Mais comment ont-ils fait ? Patrick Négaret répond modestement : « Il suffisait de leur donner envie » (le titre éponyme du livre) pour libérer les énergies internes. C’est aussi ce qui l’a motivé lui-même à la suite d’un échec qu’il a su surmonter en réorientant ses propres énergies internes pour se redonner l’envie d’agir et d’innover. Ici, c’est un échec qui est porteur d’un rebond vers une aventure à succès.

Un ouvrage sur la recherche de sens

L’auteur a toujours eu la chance d’allier plaisir et travail et ne se résout pas à ce que ce travail soit source de stress et de souffrance. Cette passion dans ce qu’il entreprend lui vient du sens de l’action et il imagine que cela pourrait donner envie aux autres aussi.

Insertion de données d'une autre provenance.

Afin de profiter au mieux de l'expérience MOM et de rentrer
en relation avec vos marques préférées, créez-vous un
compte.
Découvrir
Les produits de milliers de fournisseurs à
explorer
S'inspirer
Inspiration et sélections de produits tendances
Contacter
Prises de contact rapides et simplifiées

Si le management donne du sens pour s’adapter au besoin des femmes et des hommes, il peut commencer à libérer les énergies et développer la performance. Conscient que cela prend du temps pour acculturer un collectif, il explique comment il s’y est pris, en commençant par des conférences d’inspiration au tout début pour aller jusqu’à de la médiation qui infuse au quotidien aujourd’hui… Il est conscient aussi qu’il faut rêver en grand pour entraîner l’équipe, avec bienveillance, sans devenir ni naïf, ni complaisant. La bienveillance se conjugue avec exigence et une fausse bienveillance deviendrait vite une complaisance délétère.

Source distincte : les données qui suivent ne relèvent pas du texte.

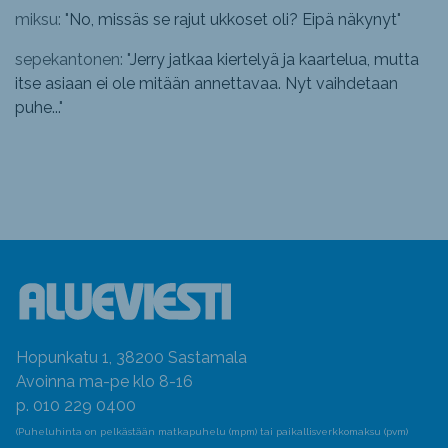
miksu: "
No, missäs se rajut ukkoset oli? Eipä näkynyt
"
sepekantonen: "
Jerry jatkaa kiertelyä ja kaartelua, mutta
itse asiaan ei ole mitään annettavaa. Nyt vaihdetaan
puhe...
"
Hopunkatu 1, 38200 Sastamala
Avoinna ma-pe klo 8-16
p. 010 229 0400
(Puheluhinta on pelkästään matkapuhelu (mpm) tai paikallisverkkomaksu (pvm)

Un leadership de la transformation

A Versailles, cette transformation a pris un nom : Colibri pour Confiant, Libre et Innovant et par référence à la légende amérindienne popularisée par Pierre Rabhi. Il explique ce leadership de la transformation notamment dans les chapitres 3, 4 et 5 de l’ouvrage. Grâce à cinq leviers, on pour faire bouger une minorité influente et agissante de collaborateurs dans la transformation. Un sur cinq suffirait pour se mettre en mouvement dit-il. Ces leviers de conviction s’appuient sur le sens (pourquoi), l’autonomie, la confiance, la reconnaissance et la fierté d’appartenance. Cela semble simple mais est-ce toujours le cas ? Le micro-management reste encore une source de réassurance pour certains, les logiques de « command and control » demeurent très présentes dans les organisations (37 processus et 150 indicateurs dans le système de management intégré de la Cpam des Yvelines). Patrick Négaret a tenté d’exercer différemment le pouvoir, non par la crainte mais par l’envie, non par le savoir mais par l’humilité. Cela suppose de nouvelles postures de la part de l’équipe managériale et la démarche de transformation a beaucoup misé sur l’accompagnement des managers.

Un manuel et des outils

L’auteur tient à partager des clés, des outils pour réussir, lui qui se rappelle des effets contreproductifs des lois Auroux au tout début de sa carrière : non, une belle idée ne suffit pas. Il s’est inspiré d’un « Lean management » adapté, a mis en place des actions flash, une charte des réunions productives, du management visuel (l’arbre à idées), créé un club des innovateurs, l’innovation participative (likez, likez, il en restera toujours quelque chose !), travaillé sur la QVT, la chasse aux irritants (dite « chasse aux cailloux »), « merci collègue » etc… sans parler de la facilitation, de la refonte des processus de recrutement, du parcours d’intégration, de l’entretien d’évaluation. Bref, si vous voulez trouver un outil, vous tomberez dessus, c’est certain !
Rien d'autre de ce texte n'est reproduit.